> **WHAT NEEDS TO BE DONE**
The output is the lines below from the one with "can’t use them" through the one with "in this section", both included, printed exactly and with no other line.

* * *

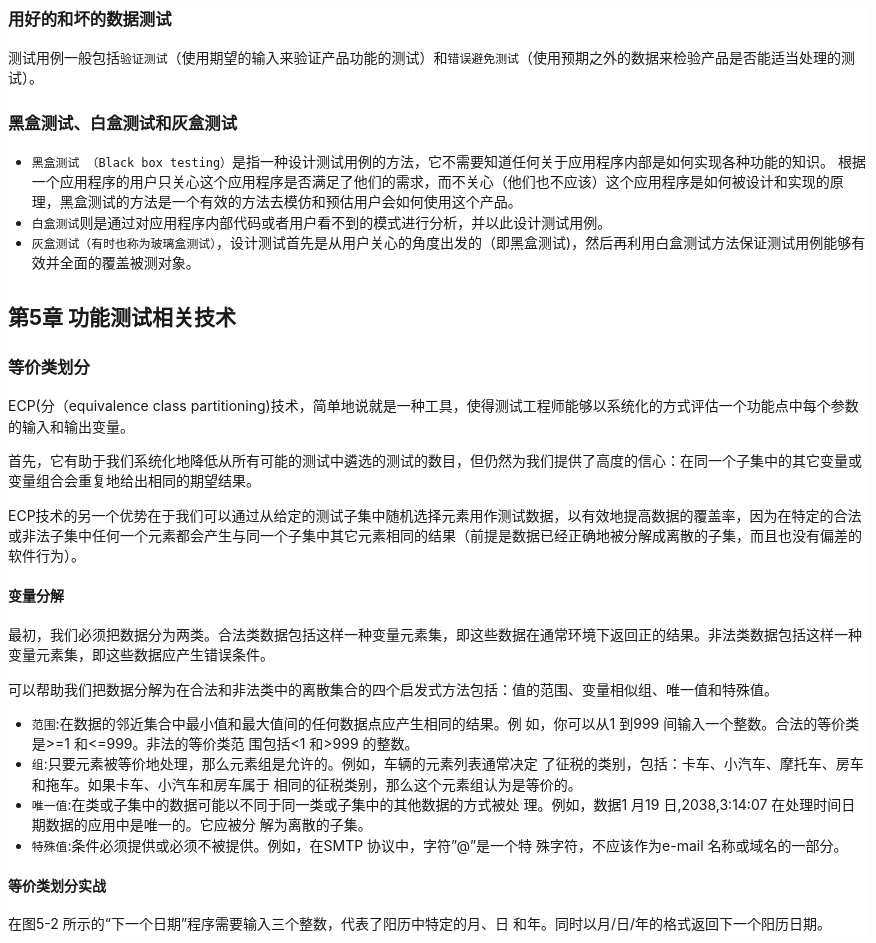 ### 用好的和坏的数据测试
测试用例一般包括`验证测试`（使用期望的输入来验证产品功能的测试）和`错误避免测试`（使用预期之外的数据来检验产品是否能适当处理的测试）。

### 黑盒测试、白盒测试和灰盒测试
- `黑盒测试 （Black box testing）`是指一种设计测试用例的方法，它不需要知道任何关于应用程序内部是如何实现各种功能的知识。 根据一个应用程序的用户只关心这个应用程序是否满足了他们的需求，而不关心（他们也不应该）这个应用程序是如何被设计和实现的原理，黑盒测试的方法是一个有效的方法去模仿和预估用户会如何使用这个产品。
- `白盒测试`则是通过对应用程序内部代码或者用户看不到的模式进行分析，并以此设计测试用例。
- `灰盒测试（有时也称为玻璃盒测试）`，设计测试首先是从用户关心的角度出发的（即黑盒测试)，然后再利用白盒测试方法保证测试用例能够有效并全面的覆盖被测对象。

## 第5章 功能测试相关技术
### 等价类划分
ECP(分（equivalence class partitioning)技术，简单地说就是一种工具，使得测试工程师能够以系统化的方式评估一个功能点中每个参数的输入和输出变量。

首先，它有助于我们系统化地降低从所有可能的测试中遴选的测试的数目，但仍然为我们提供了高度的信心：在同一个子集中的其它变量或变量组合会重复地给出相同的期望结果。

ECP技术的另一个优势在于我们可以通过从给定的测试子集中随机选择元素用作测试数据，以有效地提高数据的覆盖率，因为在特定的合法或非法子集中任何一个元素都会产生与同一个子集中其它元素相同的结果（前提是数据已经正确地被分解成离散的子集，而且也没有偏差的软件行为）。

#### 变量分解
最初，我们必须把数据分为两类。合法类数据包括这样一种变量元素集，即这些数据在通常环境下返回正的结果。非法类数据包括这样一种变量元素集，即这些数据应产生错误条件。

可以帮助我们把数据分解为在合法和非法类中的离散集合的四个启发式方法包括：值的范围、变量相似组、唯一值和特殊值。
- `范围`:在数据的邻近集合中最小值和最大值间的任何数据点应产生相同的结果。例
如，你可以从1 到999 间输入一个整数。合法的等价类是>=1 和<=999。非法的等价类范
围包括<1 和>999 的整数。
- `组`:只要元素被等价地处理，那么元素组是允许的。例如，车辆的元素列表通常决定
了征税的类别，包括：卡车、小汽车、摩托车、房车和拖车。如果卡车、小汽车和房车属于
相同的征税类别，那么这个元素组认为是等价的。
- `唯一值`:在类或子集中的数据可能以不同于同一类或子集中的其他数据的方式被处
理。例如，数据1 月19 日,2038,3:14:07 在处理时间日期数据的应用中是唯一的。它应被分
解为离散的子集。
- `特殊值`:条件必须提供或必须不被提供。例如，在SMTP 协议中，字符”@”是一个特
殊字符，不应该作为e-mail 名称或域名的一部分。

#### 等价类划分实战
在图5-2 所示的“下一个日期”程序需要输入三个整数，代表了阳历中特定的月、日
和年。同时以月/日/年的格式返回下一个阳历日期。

* * *

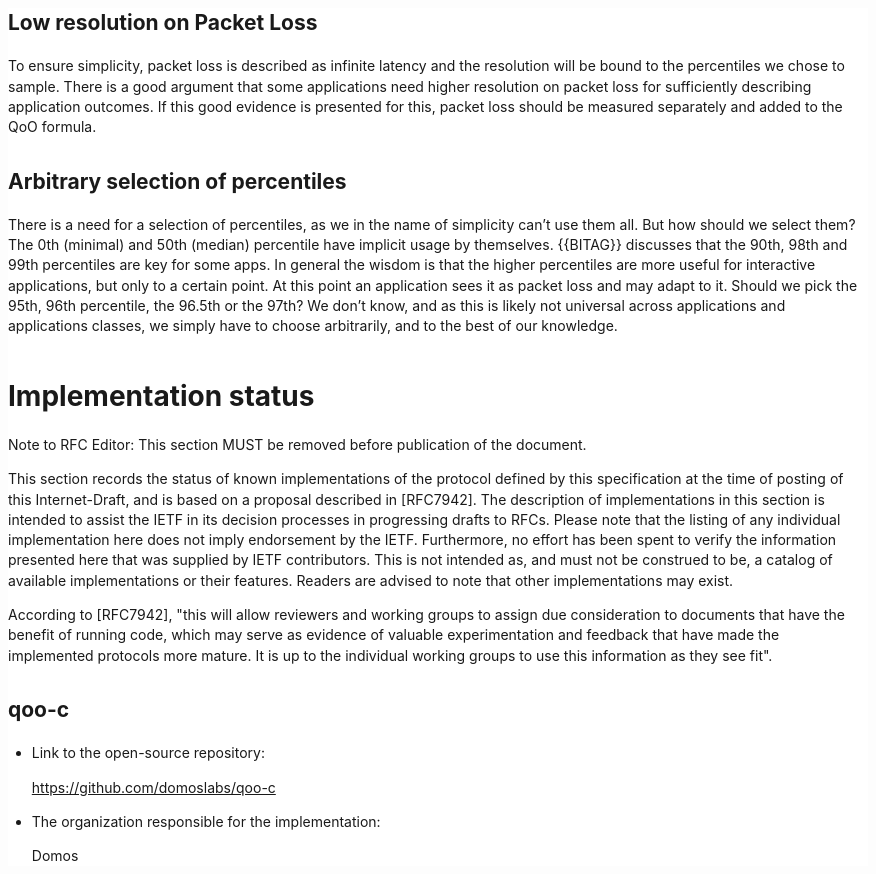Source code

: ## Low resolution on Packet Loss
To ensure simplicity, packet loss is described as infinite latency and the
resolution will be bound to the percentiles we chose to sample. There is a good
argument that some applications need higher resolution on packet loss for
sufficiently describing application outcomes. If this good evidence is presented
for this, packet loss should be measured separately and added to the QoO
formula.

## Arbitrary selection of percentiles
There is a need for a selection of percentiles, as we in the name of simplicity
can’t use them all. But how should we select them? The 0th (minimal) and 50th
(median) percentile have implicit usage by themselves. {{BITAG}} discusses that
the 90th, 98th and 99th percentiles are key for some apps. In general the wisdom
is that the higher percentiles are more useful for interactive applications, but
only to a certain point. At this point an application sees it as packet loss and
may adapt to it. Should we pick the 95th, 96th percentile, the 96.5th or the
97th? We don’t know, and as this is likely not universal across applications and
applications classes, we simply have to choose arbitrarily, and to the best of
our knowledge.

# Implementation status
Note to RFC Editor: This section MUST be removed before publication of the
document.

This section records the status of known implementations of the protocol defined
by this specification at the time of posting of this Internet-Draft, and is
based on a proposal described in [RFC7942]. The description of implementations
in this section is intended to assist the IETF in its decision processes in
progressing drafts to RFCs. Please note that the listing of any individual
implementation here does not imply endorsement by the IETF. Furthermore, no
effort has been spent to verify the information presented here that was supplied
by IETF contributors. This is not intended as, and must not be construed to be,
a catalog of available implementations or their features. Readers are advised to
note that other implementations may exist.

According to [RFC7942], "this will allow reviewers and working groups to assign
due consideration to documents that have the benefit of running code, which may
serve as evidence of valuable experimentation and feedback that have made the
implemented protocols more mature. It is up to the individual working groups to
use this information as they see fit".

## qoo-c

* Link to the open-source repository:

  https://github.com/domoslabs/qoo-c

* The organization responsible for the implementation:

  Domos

* * *

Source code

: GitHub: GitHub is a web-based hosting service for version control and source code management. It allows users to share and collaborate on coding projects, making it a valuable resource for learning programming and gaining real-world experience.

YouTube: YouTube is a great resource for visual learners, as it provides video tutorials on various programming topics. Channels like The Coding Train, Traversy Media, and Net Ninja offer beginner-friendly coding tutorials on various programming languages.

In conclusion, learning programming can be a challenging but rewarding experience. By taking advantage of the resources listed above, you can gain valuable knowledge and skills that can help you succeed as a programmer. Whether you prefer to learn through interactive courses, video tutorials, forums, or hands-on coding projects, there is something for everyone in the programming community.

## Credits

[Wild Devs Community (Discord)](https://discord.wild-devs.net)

* * *

> **RESULT OF THE EXERCISE**
can’t use them all. But how should we select them? The 0th (minimal) and 50th
(median) percentile have implicit usage by themselves. {{BITAG}} discusses that
the 90th, 98th and 99th percentiles are key for some apps. In general the wisdom
is that the higher percentiles are more useful for interactive applications, but
only to a certain point. At this point an application sees it as packet loss and
may adapt to it. Should we pick the 95th, 96th percentile, the 96.5th or the
97th? We don’t know, and as this is likely not universal across applications and
applications classes, we simply have to choose arbitrarily, and to the best of
our knowledge.

# Implementation status
Note to RFC Editor: This section MUST be removed before publication of the
document.

This section records the status of known implementations of the protocol defined
by this specification at the time of posting of this Internet-Draft, and is
based on a proposal described in [RFC7942]. The description of implementations
in this section is intended to assist the IETF in its decision processes in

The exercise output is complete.